For the past few days, I’ve been reflecting on my childhood and its possible impact on my lack of a relationship. As someone who finds communication really easy, is introspective, and has a million friends, both young and old, it surprised my friends when my exes complained that I was not communicative. Due to this, the longest relationship I’ve had crashed before the sixth month. Instinctively, I’ve withdrawn from relationships for this reason. No relationship, no fuss, no drama.

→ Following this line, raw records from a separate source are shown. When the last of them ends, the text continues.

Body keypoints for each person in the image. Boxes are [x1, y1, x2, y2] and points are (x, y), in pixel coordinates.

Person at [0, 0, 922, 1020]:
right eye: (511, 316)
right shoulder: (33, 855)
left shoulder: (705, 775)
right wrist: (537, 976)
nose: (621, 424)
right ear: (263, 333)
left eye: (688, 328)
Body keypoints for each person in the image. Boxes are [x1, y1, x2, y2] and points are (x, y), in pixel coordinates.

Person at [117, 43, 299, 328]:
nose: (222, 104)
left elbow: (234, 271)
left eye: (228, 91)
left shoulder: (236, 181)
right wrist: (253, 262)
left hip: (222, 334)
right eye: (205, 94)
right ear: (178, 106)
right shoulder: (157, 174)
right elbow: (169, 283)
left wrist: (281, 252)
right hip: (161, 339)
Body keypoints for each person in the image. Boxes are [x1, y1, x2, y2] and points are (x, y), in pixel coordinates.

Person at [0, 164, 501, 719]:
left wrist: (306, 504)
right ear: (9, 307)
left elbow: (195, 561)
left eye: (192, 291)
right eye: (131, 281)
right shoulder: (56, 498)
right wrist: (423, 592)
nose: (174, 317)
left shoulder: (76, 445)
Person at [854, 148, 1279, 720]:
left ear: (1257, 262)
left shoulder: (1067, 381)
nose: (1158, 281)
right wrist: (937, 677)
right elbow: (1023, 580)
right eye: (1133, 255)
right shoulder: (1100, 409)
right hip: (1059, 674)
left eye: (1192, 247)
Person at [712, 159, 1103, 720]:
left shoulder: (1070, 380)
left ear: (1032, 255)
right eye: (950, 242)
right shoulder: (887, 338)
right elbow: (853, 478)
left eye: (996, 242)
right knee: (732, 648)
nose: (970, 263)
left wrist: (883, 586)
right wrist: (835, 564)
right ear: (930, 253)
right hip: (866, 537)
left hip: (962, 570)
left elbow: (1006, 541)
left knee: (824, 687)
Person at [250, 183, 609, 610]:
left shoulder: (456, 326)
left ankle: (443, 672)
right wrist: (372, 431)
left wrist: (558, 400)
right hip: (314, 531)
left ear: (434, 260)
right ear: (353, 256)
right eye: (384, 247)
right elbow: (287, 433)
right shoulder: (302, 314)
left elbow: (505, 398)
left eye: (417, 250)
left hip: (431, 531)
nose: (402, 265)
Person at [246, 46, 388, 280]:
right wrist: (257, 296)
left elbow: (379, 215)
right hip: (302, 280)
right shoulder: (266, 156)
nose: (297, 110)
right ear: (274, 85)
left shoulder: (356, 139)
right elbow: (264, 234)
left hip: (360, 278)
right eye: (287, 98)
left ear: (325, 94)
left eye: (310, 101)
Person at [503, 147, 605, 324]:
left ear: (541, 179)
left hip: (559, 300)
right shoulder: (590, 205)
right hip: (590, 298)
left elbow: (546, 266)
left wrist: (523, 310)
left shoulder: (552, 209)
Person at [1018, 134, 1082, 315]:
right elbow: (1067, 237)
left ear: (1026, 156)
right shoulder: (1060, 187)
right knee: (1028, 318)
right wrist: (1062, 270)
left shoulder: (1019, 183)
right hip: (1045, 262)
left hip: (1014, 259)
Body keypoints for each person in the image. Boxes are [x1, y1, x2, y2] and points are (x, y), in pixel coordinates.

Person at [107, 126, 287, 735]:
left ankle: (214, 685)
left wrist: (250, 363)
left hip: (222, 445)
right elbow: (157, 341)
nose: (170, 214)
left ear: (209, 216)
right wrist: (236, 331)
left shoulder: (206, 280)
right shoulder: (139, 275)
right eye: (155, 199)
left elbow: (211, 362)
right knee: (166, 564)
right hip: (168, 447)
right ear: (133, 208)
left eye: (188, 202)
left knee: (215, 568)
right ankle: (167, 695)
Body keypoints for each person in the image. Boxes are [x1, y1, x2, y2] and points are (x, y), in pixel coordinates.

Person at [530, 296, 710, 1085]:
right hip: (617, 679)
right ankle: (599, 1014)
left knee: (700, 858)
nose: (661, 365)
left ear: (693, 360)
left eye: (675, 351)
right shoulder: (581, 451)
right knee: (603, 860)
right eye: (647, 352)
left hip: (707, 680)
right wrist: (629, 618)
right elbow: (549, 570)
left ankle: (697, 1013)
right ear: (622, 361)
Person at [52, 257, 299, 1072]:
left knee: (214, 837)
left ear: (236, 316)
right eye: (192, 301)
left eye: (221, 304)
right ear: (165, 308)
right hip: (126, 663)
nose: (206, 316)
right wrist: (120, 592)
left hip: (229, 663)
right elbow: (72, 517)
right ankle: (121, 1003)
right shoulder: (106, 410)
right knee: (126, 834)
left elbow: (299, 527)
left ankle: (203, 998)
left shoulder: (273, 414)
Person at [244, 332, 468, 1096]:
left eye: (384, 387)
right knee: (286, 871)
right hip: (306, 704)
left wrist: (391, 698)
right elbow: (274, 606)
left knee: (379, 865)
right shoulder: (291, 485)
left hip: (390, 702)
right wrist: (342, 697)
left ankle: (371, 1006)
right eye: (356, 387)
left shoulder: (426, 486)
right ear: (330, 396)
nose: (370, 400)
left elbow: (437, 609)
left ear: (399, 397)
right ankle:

Now, at 27, I consider myself young, and it’s not like I’m trying to get married anytime soon, but it almost pains me to admit that I’m lonely. Almost like I want to be accountable to someone, I want to share my day, my wins and losses, and even my money with someone. My friends come close but it’s not every day you find a friend who wants to dedicate everything to their friendship. I think that’s where a romantic relationship differs, it’s a commitment to do life with another. I’m not one to talk, though, considering my history.
It’s almost a weird feeling, wanting to share it all with someone. I get my friends gifts, I also get my parents gifts but they never take money from me. To them, I’m always their child. Every now and then, they even send me money—money that I don’t need, at least not anymore. Even though I want someone to share life with, I have a fear of not being enough for them. My last relationship was in the UK and it lasted for two months. I still recollect the way she screamed at me over the phone when she ended things.
“You’re so stiff! If you could devote half the commitment and passion you have for your work to your relationship, this conversation wouldn’t be happening. Here we are… If you think not cheating and calling every single night are all it takes, you’re mistaken! I knew it was too good to be true: the charm, the looks, the body, everything but the one thing that matters! ”
I sigh and grab my keys. I need to drive around to clear my head.